So, 2000 Years To Christmas was our biggest seller. That’s not saying much. Of course, it was released relatively early in the era of online retail, and over the course of the succeeding decades it has wormed its way into any number of places online. A simple Google search on the title will show you what I mean. (Take a look at the image tab on that search if you want a cheap laugh.) It kind of has a life of is own, which is strange because we gave it life almost twenty years ago. It’s in those rebellious years, when your child tries to distance her/himself from you as much as possible. 2000 Year To Christmas never goes shopping with us anymore, and when it’s out with its friends and sees us on the street, it looks away.
We’re actually planning kind of a special party for its twentieth next year.

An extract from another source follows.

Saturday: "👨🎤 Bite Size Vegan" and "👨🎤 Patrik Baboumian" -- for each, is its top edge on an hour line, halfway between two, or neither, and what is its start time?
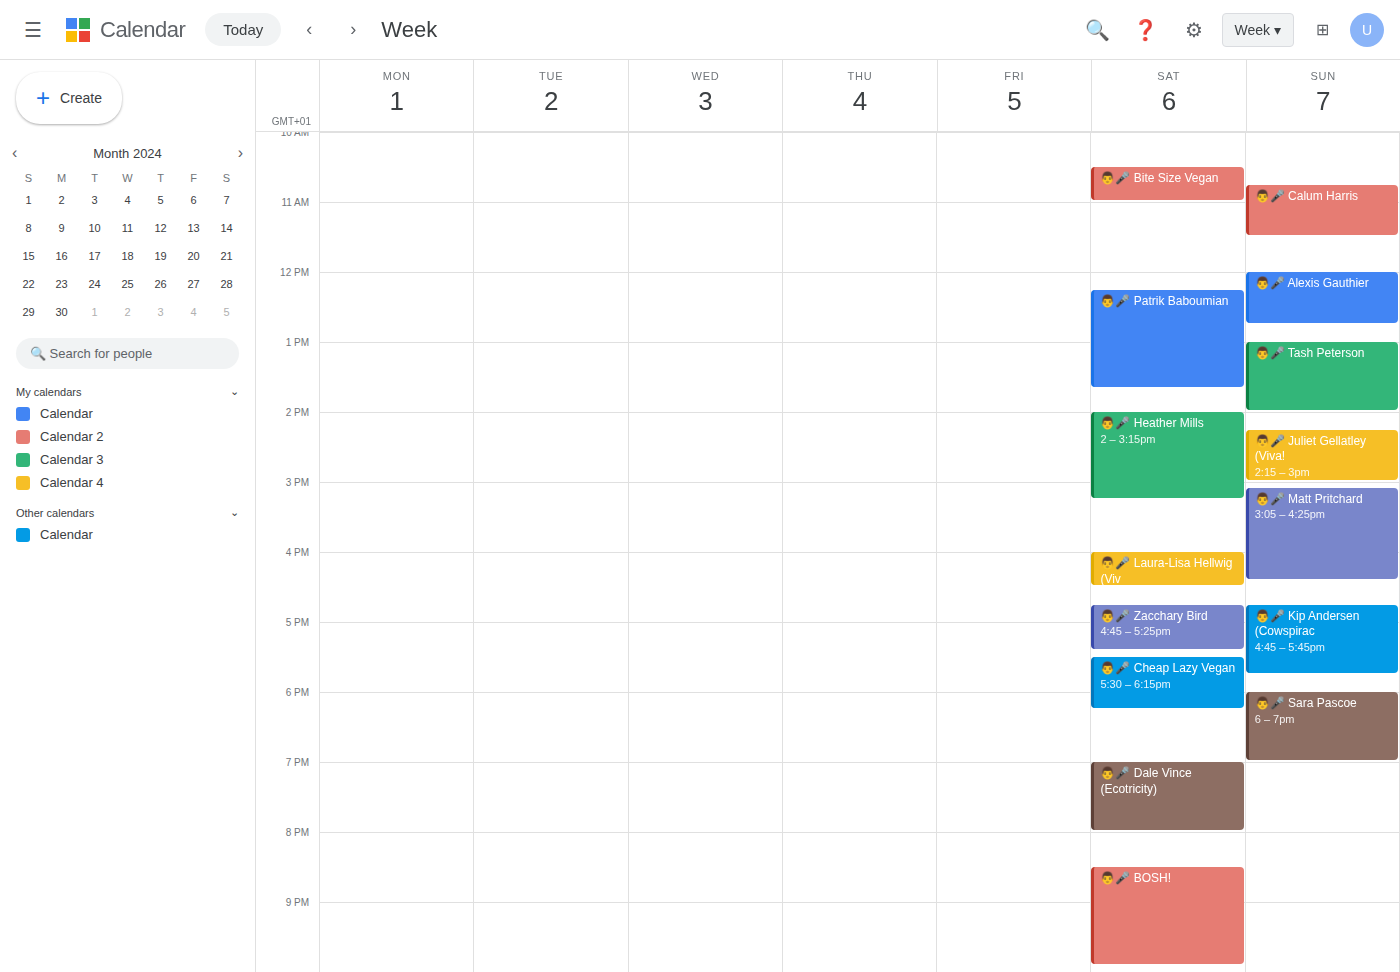
"👨🎤 Bite Size Vegan": 10:30 AM, halfway between the 10 AM and 11 AM lines. "👨🎤 Patrik Baboumian": 12:15 PM, neither: a quarter of the way from the 12 PM line to the 1 PM line.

Don’t tell it we said so – we’d like it to be a surprise. I was thinking maybe a nice new CD player, or one of those disc stands that holds maybe 200 albums. Hell, we could fill four of those with unsold copies of that thing. (Psst … don’t tell 2000 Years To Christmas that we said that, either.) In fact, forget we even had this conversation. Who are you again?
Right, well … maybe I’m being a little cautious. Nineteen is such an awkward age, and 2000 Years To Christmas still doesn’t know what it wants to do with its life. Maybe trade school will be the thing. Maybe, I don’t know … maybe next year.